Second IR schools referendum fails by 65 votes

SELBYVILLE — More than 9,000 voters in the Indian River School District spoke at the polls Tuesday.

The message sent by the voting majority — by a 65-vote margin — was rejection of a second major capital improvement referendum this year that called for a local debt service tax increase.

The tax would have supported a new 2,200-student Sussex Central High School, eight additional classrooms at Indian River High School and a four-classroom addition at Selbyville Middle School.

The referendum failed by 4,643 to 4,578.

“The defeat of the referendum is a serious blow to the Indian River School District,” IRSD Superintendent Mark Steele said Tuesday night.

School district officials have expressed a need for additional classroom space to address a substantial and ongoing increase in the district’s overall student enrollment.

IRSD’s “official” enrollment as of the Sept. 30 count was is 10,697 students in grades PreK-12 and it has since increased. This represents an increase of 1,826 students since 2011.

“We are faced with an anticipated enrollment growth of more than 1,700 students in the next six years and there is no guarantee the state of Delaware will approve funding for these construction projects in the future,” Mr. Steele said. “As a result, we may not be able to host another major capital improvement referendum for several years.”

“The vote has been taken and we’ll have to plan to move on,” said IRSD board member Jim Hudson. “We’ve got to come up with a plan on how we are going to attack it.”

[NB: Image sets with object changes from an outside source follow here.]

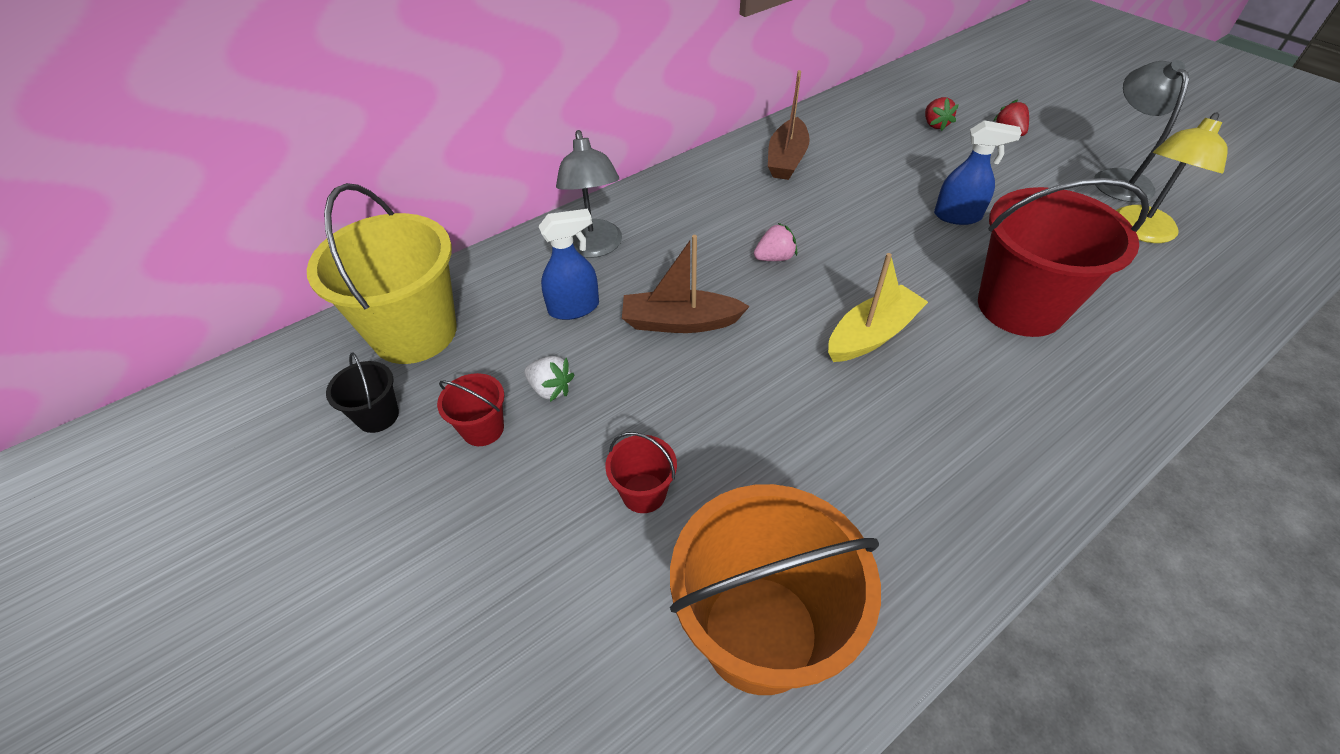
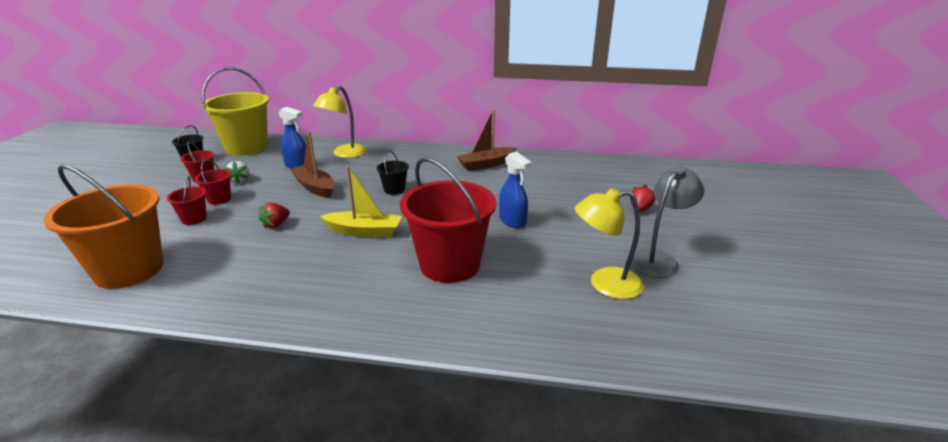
camera: 45 degrees right, 20 degrees down
(594, 248) = (344, 154): grey lamp -> yellow lamp
(600, 438) = (219, 199): none -> red bucket
(774, 258) = (394, 189): pink strawberry -> black bucket
(935, 125) = (600, 187): red strawberry -> red strawberry (276, 224)

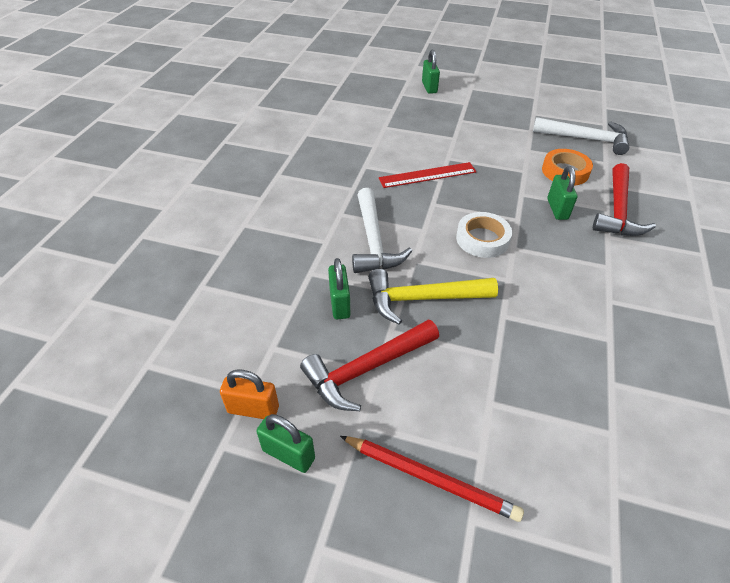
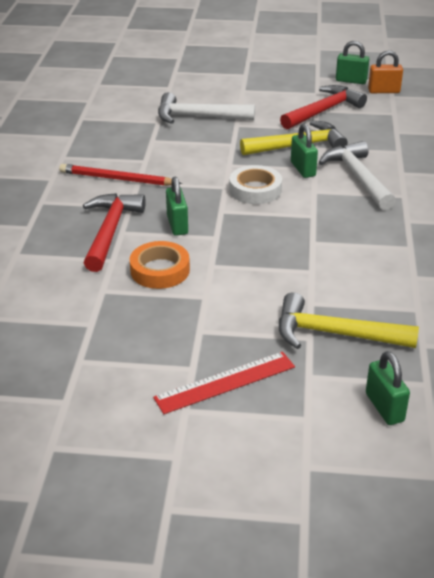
camera: 170 degrees right, 10 degrees down
(339, 304) = (362, 137): green padlock -> green padlock (303, 169)
(427, 175) = (329, 245): red ruler -> red ruler (225, 382)
(429, 478) = (270, 82): red pencil -> red pencil (118, 179)
(444, 120) = (334, 334): none -> yellow hammer
(585, 139) = (119, 325): white hammer -> white hammer (198, 117)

In its campaign, district officials called the referendum proposal the most equitable solution to overcrowding issues, one that would save taxpayers millions of dollars over previous proposals considered by the IRSD board of education.

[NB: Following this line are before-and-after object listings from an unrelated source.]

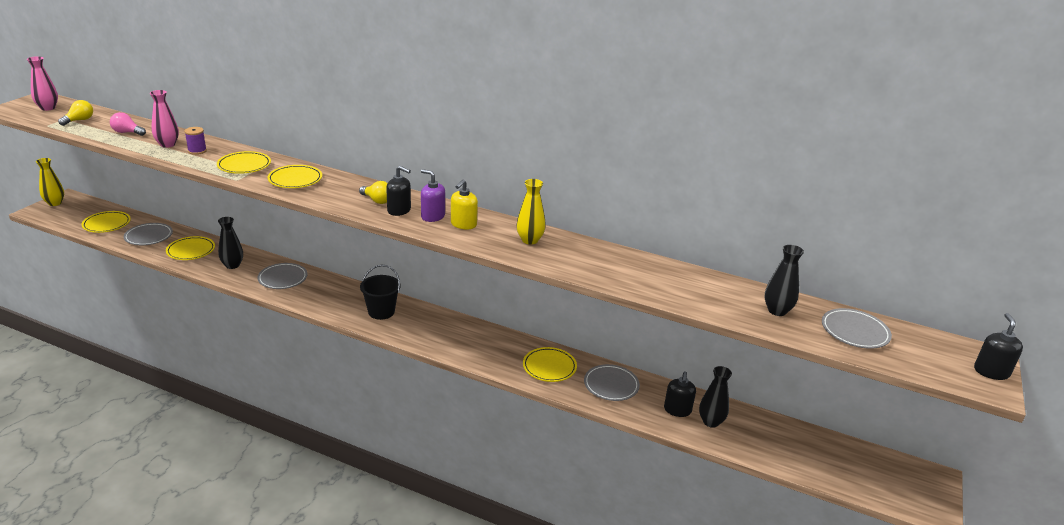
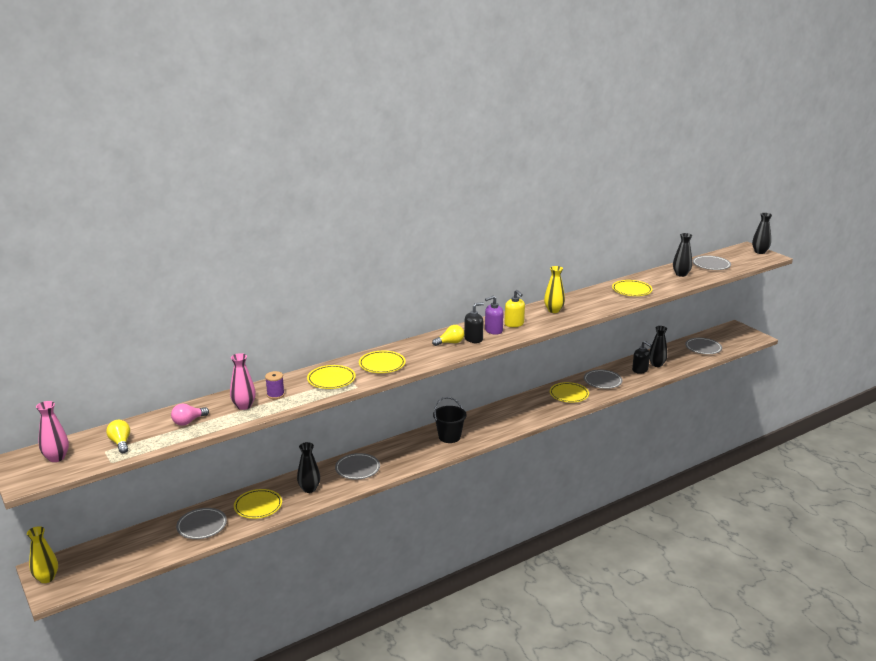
camera: 55 degrees left, 5 degrees down
(107, 224) = (143, 548): yellow plate -> yellow plate (631, 290)
(817, 457) = (703, 348): none -> grey plate
(991, 372) = (760, 252): black soap dispenser -> black vase

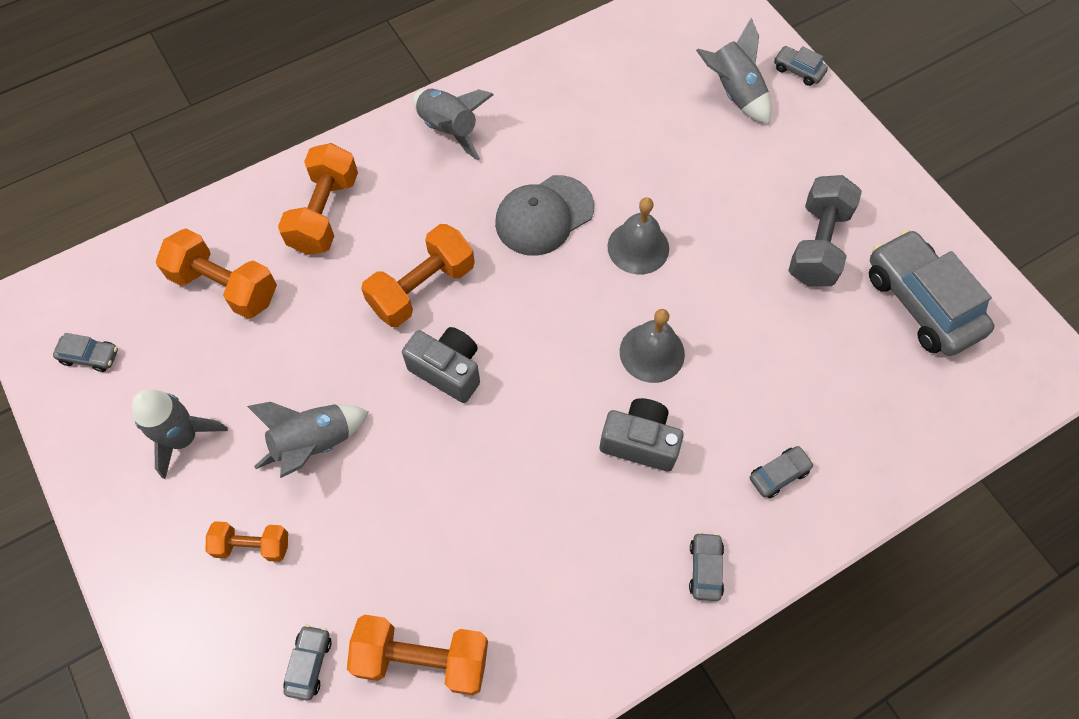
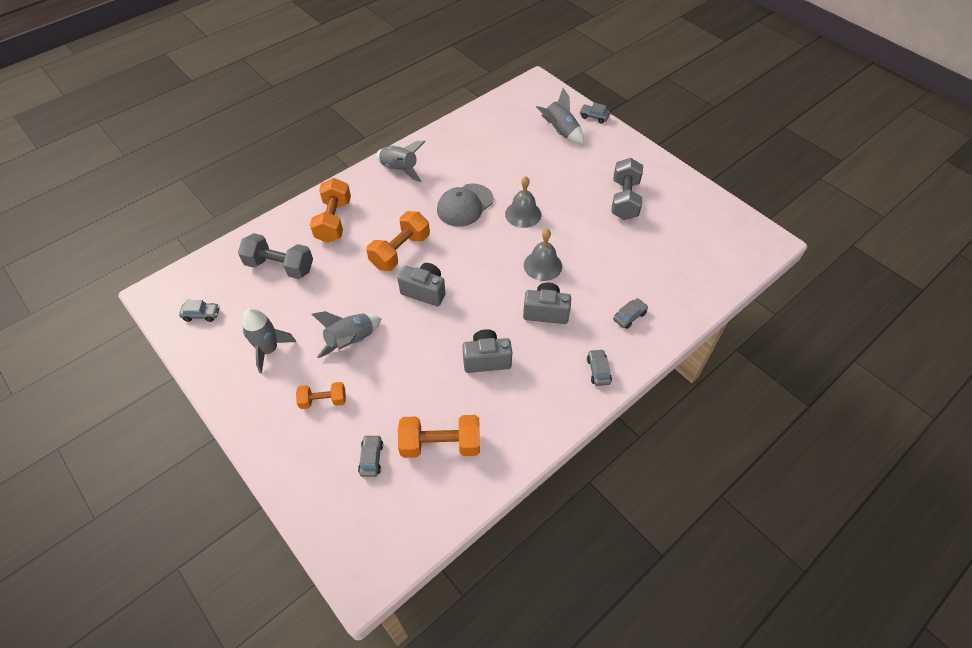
camera: 10 degrees left, 10 degrees down
(225, 286) = (280, 266): orange dumbbell -> grey dumbbell
(525, 515) = (486, 359): none -> grey camera
(921, 302) = (688, 220): grey car -> none

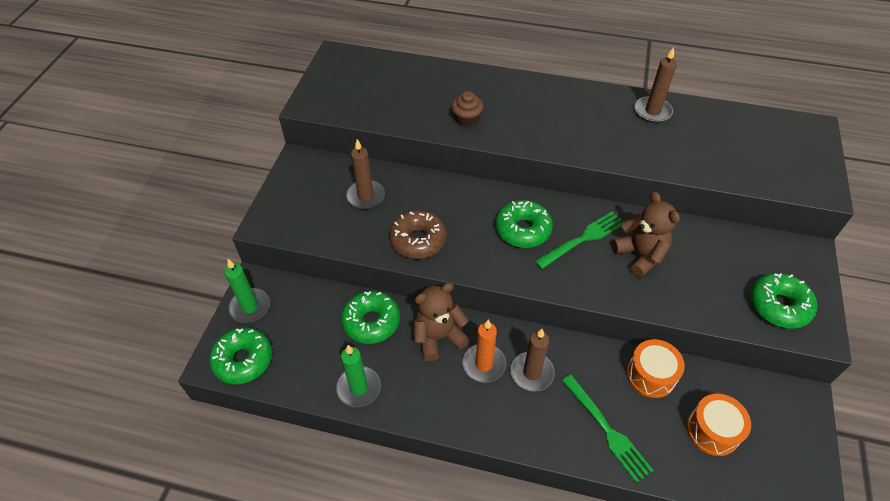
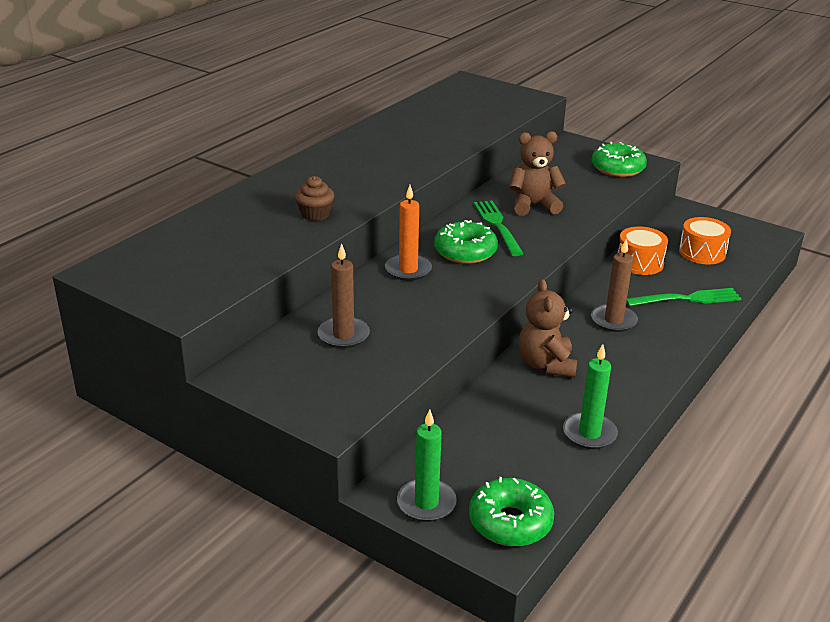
camera: 70 degrees left, 20 degrees down
(371, 322) = (502, 406): green donut -> none
(418, 240) = (438, 314): brown donut -> none
(484, 364) = (592, 345): orange candle -> orange candle (408, 270)
(652, 111) = (391, 128): brown candle -> none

The district is already eyeing modular classroom units at several school sites as temporary relief for major overcrowding.

At its March 25 meeting, the school board voted 9-0 to pursue six portable units equating to a dozen classrooms – eight at Sussex Central High School, and two each at North Georgetown Elementary School and Selbyville Middle School. More portables will now likely be needed.

“The district has no choice but to utilize portable classrooms to alleviate overcrowding in our schools. We project the need for about 22 portables across the district in the next five years,” said Mr. Steele.

The cost for each unit (two classrooms) for a mandated 60-month lease is projected to be $139,530.

“The cost of portable classrooms is astronomical, and these units must be funded through our operating budget,” said Mr. Steele. “This will likely necessitate the need for a current expense referendum sooner than we expected. However, the district respects the democratic process and will examine all possible options to keep our students safe and provide them with the best learning environment possible.”

The May 7 referendum request did not include the current expense tax hike that was defeated along with the major capital pitch in February.

On Feb. 5, voters by a 3,866-to-3,202 margin rejected the $158.1 million major capital improvement project that carried a 40-percent $63.4 million local share. The current expense request for a 9-cent increase was defeated by a 3,836-to-3,124 tally.

The referendum would have meant a maximum possible tax increase of $68.96 for the average district property owner. This increase was to be phased in over a four-year period.

Construction of the new Sussex Central High School would have allowed the district to renovate and repurpose two existing school buildings. Millsboro Middle School would move into the existing Sussex Central High School building, with Millsboro Middle School repurposed as an elementary school.